The trial court did not directly address the third issue, regarding the constitutionality of Act 41 of 2022. We conclude that the passage of Act 41 of 2022 did not violate article III, section 4, or section 6, because the amendment was germane to the original bill. Unlike Washington , the amendments to SB 477 shared a nexus with the original bill when both related to the common purpose of accuracy in county assessments. Washington , 188 A.3d at 1151-52. Therefore, we conclude that the Senate considered SB 477 three times, and that its passage did not violate article III, section 4. We also reject Appellants’ argument as to their article III, section 6 claim.

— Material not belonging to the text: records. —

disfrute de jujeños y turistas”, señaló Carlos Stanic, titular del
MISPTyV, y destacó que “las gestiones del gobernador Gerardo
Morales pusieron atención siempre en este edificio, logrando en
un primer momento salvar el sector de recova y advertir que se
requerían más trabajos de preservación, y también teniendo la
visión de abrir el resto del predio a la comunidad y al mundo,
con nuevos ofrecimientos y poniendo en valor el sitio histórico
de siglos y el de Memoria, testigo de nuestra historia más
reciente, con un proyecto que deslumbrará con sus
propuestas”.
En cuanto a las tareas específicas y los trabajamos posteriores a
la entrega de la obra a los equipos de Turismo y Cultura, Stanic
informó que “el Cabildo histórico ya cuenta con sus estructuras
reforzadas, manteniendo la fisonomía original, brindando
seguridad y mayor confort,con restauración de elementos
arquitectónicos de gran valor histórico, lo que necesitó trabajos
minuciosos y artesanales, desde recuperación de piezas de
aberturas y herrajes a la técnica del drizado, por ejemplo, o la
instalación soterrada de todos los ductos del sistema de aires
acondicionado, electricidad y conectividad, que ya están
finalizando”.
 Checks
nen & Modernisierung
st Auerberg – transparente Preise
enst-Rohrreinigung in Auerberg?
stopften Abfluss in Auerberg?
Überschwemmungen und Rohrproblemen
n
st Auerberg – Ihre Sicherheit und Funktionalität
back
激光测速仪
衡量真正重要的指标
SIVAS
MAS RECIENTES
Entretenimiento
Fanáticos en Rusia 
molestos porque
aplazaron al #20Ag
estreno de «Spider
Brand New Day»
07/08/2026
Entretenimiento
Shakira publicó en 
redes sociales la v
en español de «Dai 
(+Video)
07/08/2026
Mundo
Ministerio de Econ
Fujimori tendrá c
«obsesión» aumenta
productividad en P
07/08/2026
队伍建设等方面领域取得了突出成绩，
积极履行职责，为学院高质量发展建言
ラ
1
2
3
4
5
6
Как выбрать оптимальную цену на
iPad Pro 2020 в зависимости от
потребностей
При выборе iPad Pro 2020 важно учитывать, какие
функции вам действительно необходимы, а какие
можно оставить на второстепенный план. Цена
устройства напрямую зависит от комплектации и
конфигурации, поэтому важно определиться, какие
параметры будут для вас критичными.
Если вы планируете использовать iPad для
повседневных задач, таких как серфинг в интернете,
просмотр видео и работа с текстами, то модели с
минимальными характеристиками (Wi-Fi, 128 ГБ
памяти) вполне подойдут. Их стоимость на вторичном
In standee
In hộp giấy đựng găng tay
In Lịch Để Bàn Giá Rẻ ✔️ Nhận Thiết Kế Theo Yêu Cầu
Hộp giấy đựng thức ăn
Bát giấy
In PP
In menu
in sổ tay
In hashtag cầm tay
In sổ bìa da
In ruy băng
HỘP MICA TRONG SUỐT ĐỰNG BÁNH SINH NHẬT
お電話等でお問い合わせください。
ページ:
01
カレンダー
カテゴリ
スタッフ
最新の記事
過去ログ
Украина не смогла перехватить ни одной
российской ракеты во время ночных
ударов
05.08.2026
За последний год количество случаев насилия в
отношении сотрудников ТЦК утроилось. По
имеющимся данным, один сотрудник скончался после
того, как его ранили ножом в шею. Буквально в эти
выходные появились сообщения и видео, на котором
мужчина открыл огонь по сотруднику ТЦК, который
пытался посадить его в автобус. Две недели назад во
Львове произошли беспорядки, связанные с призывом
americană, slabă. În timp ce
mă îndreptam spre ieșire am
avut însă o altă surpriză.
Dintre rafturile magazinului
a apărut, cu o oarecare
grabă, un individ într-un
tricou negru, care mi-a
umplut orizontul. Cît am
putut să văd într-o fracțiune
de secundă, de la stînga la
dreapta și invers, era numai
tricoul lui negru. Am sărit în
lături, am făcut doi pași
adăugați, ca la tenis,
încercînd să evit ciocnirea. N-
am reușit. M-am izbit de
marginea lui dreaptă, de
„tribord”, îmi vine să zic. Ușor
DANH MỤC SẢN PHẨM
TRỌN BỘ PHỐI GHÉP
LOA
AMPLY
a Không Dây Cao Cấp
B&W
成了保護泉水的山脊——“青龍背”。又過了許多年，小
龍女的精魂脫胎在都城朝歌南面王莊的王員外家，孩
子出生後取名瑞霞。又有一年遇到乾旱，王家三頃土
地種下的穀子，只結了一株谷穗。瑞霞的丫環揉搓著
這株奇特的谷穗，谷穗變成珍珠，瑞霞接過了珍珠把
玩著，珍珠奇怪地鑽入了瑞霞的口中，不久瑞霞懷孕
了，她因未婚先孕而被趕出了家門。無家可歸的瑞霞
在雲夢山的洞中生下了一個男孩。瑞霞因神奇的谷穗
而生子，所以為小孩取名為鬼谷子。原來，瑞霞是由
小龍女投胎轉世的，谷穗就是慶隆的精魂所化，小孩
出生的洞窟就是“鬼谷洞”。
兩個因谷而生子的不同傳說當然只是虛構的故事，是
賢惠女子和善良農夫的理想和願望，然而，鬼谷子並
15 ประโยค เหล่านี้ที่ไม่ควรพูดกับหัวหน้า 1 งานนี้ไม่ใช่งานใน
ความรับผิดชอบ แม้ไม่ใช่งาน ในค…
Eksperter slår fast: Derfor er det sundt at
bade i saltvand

The full description of the 1903 Annexation Law was included in the repeal, there were no allegations that legislators were misled, and there was no evidence of stealth legislation. See PAGE , Phantom Fireworks .
Because we hold that Act 41 of 2022 was enacted in conformity with article III and is not unconstitutional, any doubt as to the status of the 1903 Annexation Law has been removed. The specific repeal of the 1903 Annexation Law within Act 41 of 2022 became effective before Appellants filed their Annexation Petition. As such, Appellants may not utilize the procedures outlined in the 1903 Annexation Law, and they are required to utilize the initiative and referendum procedure in article IX, sections 8 and 14, unless legislation is enacted that offers another procedure for consolidations or mergers with Philadelphia and Pittsburgh. Finally, because we conclude that the 1903 Annexation Law is invalid, we need not reach Objectors’ argument that the 1903 Annexation Law is unconstitutional under the free elections clause in article I, section 5 of the Pennsylvania Constitution, Pa. Const. art. I, § 5.
Accordingly, and for the foregoing reasons, we affirm the trial court's order.
Judge McCullough did not participate in the decision of this case.
ORDER
AND NOW, this 13th day of July, 2023, the order of the Allegheny County Court of Common Pleas dated October 28, 2022, is AFFIRMED.